> **Problem statement**:
Format the lines from the one with "Segítünk értelmezni szervezete" up to and including the one with "Nekünk se nem célunk, se nem szándékunk, hogy" as a Markdown table. Use two columns, Row and Line: Row numbers each entry and Line holds its text, with blank lines left out.

> **Task data**:
^^^^^^^^
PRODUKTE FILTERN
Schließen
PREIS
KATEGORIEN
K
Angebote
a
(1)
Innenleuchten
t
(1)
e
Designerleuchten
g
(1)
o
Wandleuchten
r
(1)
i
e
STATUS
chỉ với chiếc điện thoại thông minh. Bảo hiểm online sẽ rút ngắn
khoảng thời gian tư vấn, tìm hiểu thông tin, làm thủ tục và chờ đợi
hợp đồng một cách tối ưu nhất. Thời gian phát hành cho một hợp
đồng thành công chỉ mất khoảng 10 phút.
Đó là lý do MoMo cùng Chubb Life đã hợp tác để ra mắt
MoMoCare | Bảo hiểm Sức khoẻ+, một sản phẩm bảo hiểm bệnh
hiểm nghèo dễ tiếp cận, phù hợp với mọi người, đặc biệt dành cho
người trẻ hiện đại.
^^^^^^^^
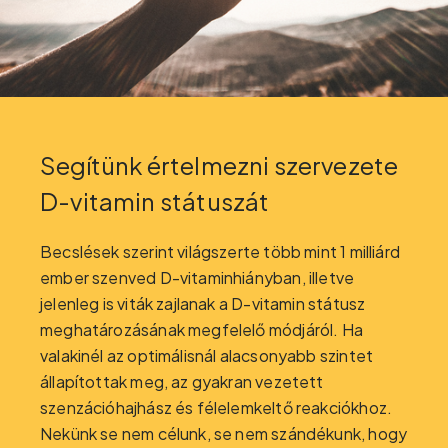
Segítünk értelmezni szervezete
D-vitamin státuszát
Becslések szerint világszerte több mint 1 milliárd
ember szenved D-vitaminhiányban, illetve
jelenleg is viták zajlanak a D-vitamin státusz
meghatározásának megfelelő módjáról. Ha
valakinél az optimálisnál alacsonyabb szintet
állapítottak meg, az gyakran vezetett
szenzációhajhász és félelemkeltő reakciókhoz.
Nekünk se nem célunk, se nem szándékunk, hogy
^^^^^^^^
> **Solution for this exercise**:
| Row | Line |
|---|---|
| 1 | Segítünk értelmezni szervezete |
| 2 | D-vitamin státuszát |
| 3 | Becslések szerint világszerte több mint 1 milliárd |
| 4 | ember szenved D-vitaminhiányban, illetve |
| 5 | jelenleg is viták zajlanak a D-vitamin státusz |
| 6 | meghatározásának megfelelő módjáról. Ha |
| 7 | valakinél az optimálisnál alacsonyabb szintet |
| 8 | állapítottak meg, az gyakran vezetett |
| 9 | szenzációhajhász és félelemkeltő reakciókhoz. |
| 10 | Nekünk se nem célunk, se nem szándékunk, hogy |